Building vibrant and tolerant democracies
Whisper it softly but something truly extraordinary has happened in Zambia in recent weeks - a major mining company has been forced (shock!) to take the health of local people into account and (horror!) to actually consult civil society and local communities about its activities. These 'earthshattering' events have not attracted nearly as much attention as they should. And if you're thinking 'well it's not much' - let me repeat - a rich, politically-very-powerful mining company has been forced to back down by the government because of concerns about the rights of local communities. When was the last time that happened in southern Africa?
The story started last month when the government took on the Mopani Copper Mine - one of the country's biggest mines and a subsidiary of the massive multinational Glencore (which boasts an appalling reputation for pollution and violating human rights) - over pollution at its leach plant and forced it to put in place minimum measures to prevent acid mist from affecting the health of local communities.
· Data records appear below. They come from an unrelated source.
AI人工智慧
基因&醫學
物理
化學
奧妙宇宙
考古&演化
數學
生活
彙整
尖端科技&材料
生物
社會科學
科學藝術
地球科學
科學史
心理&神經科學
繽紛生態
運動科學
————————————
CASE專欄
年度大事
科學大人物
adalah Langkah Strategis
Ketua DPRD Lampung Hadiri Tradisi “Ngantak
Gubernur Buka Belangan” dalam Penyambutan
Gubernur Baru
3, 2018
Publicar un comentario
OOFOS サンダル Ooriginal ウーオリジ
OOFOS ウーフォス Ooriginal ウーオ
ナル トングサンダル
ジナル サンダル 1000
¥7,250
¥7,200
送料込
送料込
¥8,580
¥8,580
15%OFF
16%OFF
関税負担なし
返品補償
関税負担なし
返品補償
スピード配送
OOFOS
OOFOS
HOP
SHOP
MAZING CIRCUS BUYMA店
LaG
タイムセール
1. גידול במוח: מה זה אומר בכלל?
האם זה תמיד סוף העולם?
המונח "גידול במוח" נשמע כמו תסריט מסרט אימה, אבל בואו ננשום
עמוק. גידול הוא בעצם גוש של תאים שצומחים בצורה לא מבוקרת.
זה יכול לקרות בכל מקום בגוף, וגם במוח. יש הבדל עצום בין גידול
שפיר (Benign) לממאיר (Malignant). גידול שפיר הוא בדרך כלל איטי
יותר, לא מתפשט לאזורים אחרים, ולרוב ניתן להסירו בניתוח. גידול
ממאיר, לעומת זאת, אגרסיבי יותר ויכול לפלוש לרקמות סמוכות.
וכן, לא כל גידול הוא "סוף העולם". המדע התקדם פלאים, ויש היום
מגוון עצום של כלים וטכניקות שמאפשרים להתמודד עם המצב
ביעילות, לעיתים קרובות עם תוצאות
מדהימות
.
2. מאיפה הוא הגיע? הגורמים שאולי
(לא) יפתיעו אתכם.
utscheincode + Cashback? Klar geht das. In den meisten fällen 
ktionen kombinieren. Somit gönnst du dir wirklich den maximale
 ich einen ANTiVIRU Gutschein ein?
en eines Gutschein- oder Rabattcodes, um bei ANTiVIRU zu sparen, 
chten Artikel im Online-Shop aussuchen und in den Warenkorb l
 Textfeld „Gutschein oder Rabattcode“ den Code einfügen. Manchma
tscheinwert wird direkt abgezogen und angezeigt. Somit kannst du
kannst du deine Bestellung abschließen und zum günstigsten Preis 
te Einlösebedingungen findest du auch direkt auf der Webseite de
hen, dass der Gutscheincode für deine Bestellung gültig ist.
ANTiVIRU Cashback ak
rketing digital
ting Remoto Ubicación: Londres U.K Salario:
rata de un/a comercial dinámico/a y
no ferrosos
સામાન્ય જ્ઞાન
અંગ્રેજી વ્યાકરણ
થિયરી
Needless to say, the mine reacted - as they always do - with threats of job losses and economic hardship in local communities (as if life could get much worse for the acutely poor inhabitants of the townships around Mopani). Obviously, they were expecting the government - as govenments usually do - to bow down before them and come to a pro-company agreement behind closed doors.
But not this time. Not only did the government not budge but it also made the mine consult with local communities and civil society - something that is No. 1 on most mining companies' list of things not to do. Obviously, these are just small steps and there is still a long way to go before Mopani - or other mines - genuinely consult and collaborate with local communities and civil society. But they are potentially revolutionary steps towards greater transparency nevertheless.
Mining offers Zambia and many other African countries the chance of sustainable economic growth and pro-poor development - but only if governments and mining companies change they way they operate. And the most critical step is realising that the days of deciding everything during secret discussions in smoke-filled rooms must end.